De gewenste toedeling zou verder ten koste gaan van de toedeling aan [A] . [A] heeft, zo begrijpt de rechtbank, deze toedeling aanvaard en het alsnog 'afnemen' van de deel van zijn toedeling valt gelet op hetgeen hiervoor is overwogen niet te rechtvaardigen. Het argument van Dorpsbelang dat deze grond minder geschikt is voor de landbouw onder meer omdat het is opgehoogd met steenslag kan niet tot haar voordeel strekken, nu [A] dit gelet op de aanvaarde toedeling kennelijk niet als zodanig ervaart. Anders dan door verzoekers ter zitting vragenderwijs nog is opgeworpen hoeft Gedeputeerde Staten in dit geval van door derden ingebrachte percelen niet de motiveren waarom het betreffende kavel aan [A] is toegedeeld.
4.12.
Het voorgaande leidt er toe dat de gemeente Waadhoeke niet-ontvankelijk zal worden verklaard en dat het beroep van Dorpsbelang als zijnde ongegrond zal worden afgewezen.
4.13.
De rechtbank ziet verder aanleiding om de proceskosten te compenseren in die zin dat ieder der partijen de eigen kosten zal dragen.

5.Beslissing

De rechtbank:
5.1.
verklaart de gemeente Waadhoeke niet-ontvankelijk in haar beroep;
5.2.
wijst het verzoek van Dorpsbelang af;
5.3
compenseert de proceskosten in die zin dat ieder der partijen de eigen kosten zal dragen.

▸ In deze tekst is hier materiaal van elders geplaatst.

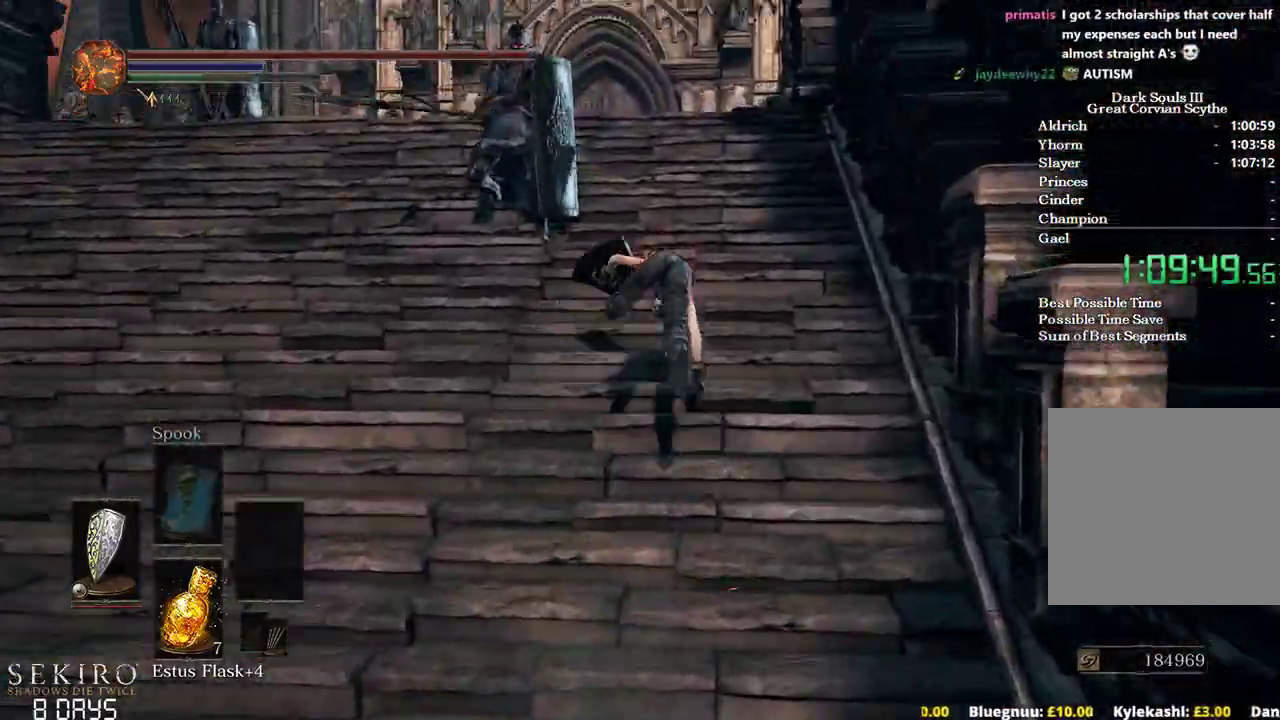
{"buttons": ["B"], "left_stick": "up", "right_stick": "down-left", "events": [[67, "B", "down"]]}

Deze beschikking is gewezen door mr. J.Y.B. Jansen, rechter, en door hem in het openbaar uitgesproken op 20 oktober 2021 in aanwezigheid van de griffier.
c. 439
Rechtsmiddelenverwijzing
Tegen deze beschikking staat voor de belanghebbenden, waaronder verzoeker, die voor de rechtbank zijn verschenen en voor de bestuurscommissie beroep in cassatie open bij de Hoge Raad te 's-Gravenhage overeenkomstig de artikelen 426 tot en met 429 van het Wetboek van Burgerlijke Rechtsvordering. Het beroep in cassatie moet worden ingesteld binnen drie maanden, te rekenen vanaf de dag van de uitspraak. Het beroep wordt aangebracht bij een door een advocaat bij de Hoge Raad getekend verzoekschrift en ingediend bij de griffie van de Hoge Raad.